RailsConf 2014 on Machine Learning
By Steph Skardal
April 24, 2014
This year at RailsConf 2014, there are workshop tracks which are focused sessions double or triple the length of the normal talk. Today I attended Machine Learning for Fun and Profit by John Paul Ashenfelter. Some analytics tools are good at providing averages on data (e.g. Google Analytics), but averages don’t tell you a specific story or context of your users, which can be valuable and actionable. In his story-telling approach, John covered several stories for generating data via machine learning techniques in Ruby.
Make a Plan
First, one must formulate a plan or a goal for which to collect actionable data. More likely than not, the goal is to make money, and the hope is that machine learning can help you find actionable data to make more money! John walked through several use cases and examples code with machine learning and I’ll add a bit of ecommerce context to each story below.

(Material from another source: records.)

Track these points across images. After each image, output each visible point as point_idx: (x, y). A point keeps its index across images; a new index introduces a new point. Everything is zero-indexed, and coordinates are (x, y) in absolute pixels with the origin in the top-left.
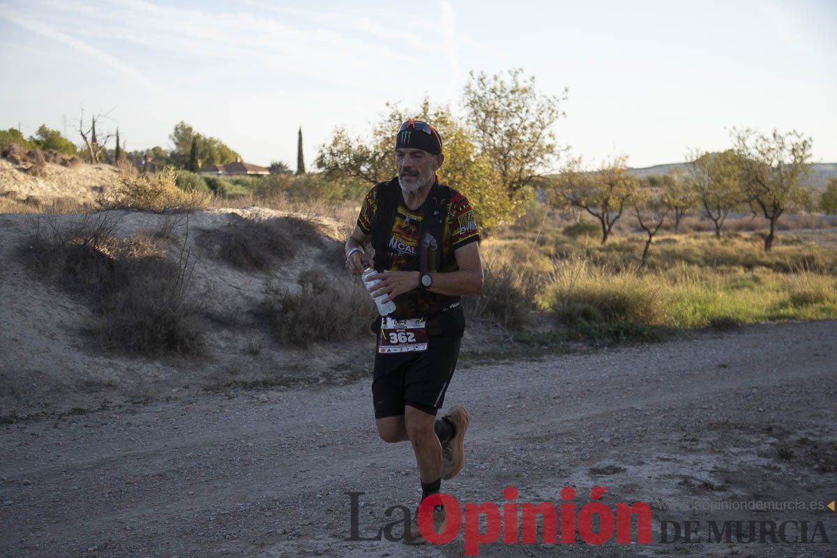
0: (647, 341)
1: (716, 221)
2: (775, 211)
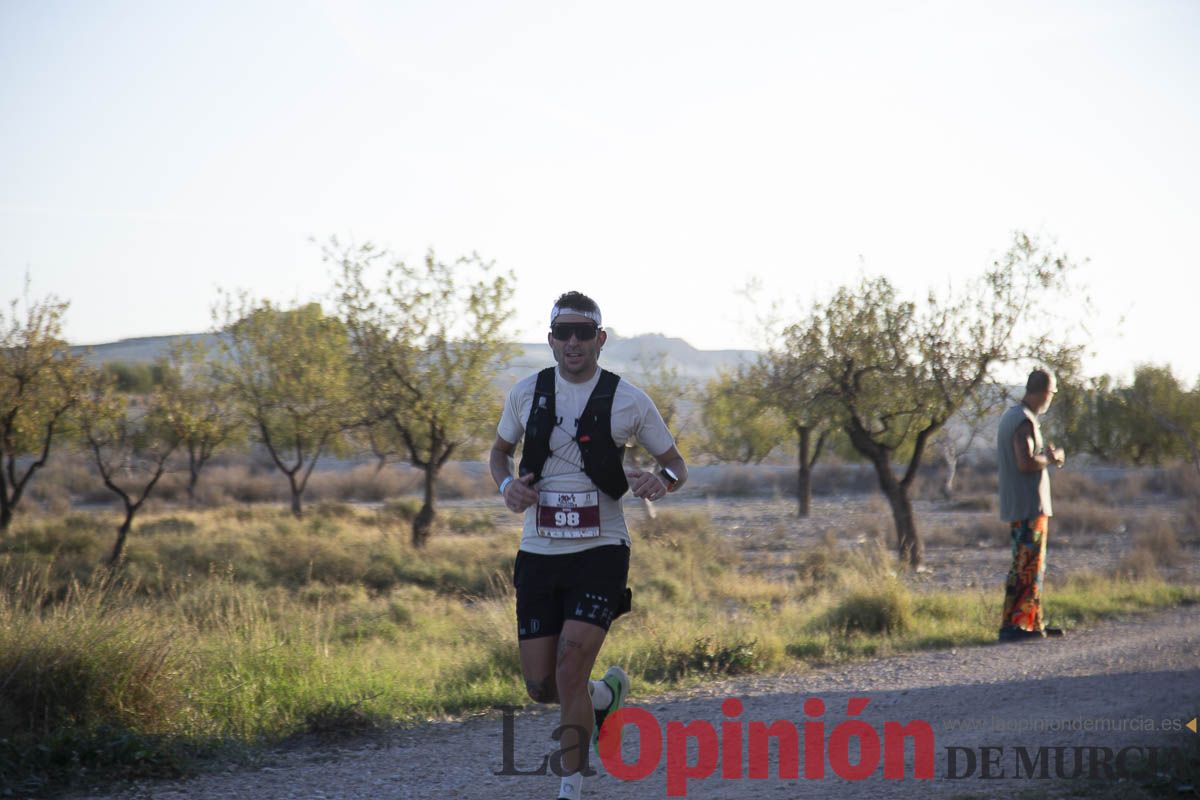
1: (291, 474)
2: (433, 450)
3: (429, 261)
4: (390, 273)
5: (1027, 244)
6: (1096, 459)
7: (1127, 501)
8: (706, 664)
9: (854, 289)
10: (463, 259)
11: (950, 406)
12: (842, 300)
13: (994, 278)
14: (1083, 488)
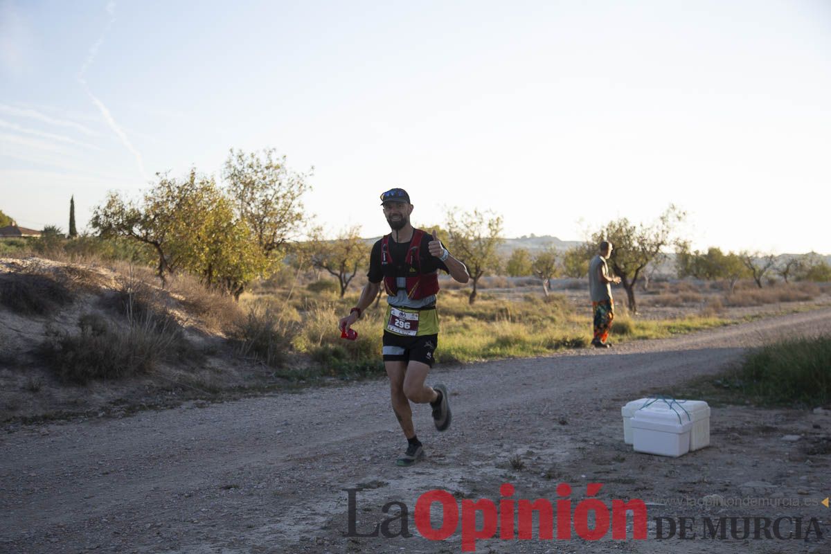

Act 1: Describe your Users
First, John talked about a few tools used for describing your users. In the context of his story, he wanted to figure out what gender ratio of shirts to order for the company. He used the sexmachine gem, which is based on census data, to predict the sex of a person based on a first name. The first name from all your users would be passed into this gem to segregate via gender, and from there you may be able to take action (e.g. order shirts with an estimated gender ratio).
Next, John covered geolocation. John wanted to how to scale support hours to customers using the product, likely a very common reason for geolocation for any SaaS or customer-centric tools. His solution uses a free IP address lookup service, Python, and Go, and free Maxmind data. The example code is available here.
With these tools, gender assignment & geolocation reveals basic but valuable information about your users. In the ecommerce space, determining gender ratios and geolocation may help determine the target of marketing and/or product development efforts, for example targeting a specific marketing message to a female east coast demographic.
Act 2: Clustering
In the next step, John talked about using machine learning to cluster users. The context John provided was to cluster users into three groups: casual users, super users and professional users, to potentially learn more about the super users and how to get more users in that group. An ecommerce story might be to cluster users in amount spent buckets which have rewards at higher levels, to incentivize users to spend more money to climb the hierarchy for more rewards. Here John used ai4r gem, which uses k-means clustering to group users. In as few words as possible, k-means clustering randomly creates X clusters (step 1), computes the center of each cluster (step 2), moves nodes if they are closer to a different cluster center (step 3), and repeats steps 2 & 3 until no nodes have been moved. The actual code is quite simple with the gem. Alternative clustering tools are hierarchical clusterers or divisive hierarchical clustering, which will yield slightly different results. John also mentioned that there are much better numerical tools like Python, R, Octave/Matlab, and Mathematica.
Act 3: Similarity
The third and final topic John covered was determining similarity between users, or perhaps finding other users similar to user X. The context of this was to understand how people collaborate and spread knowledge. In the ecommerce space, the obvious use-case here is building a product recommendation engine, e.g. recommending products to a user based on what they have bought, are looking at, or what is in their cart. John didn’t dive into the specific linear algebra math here (linear algebra is hard!), but he provided example code using the linalg gem that does much of the hard work for you.
The conclusion of this workshop was again to share Ruby tools that can help solve problems about your user and business. It’s very important to have a plan and/or goal to strive for and to determine actionable data analysis and metrics to help reach those goals.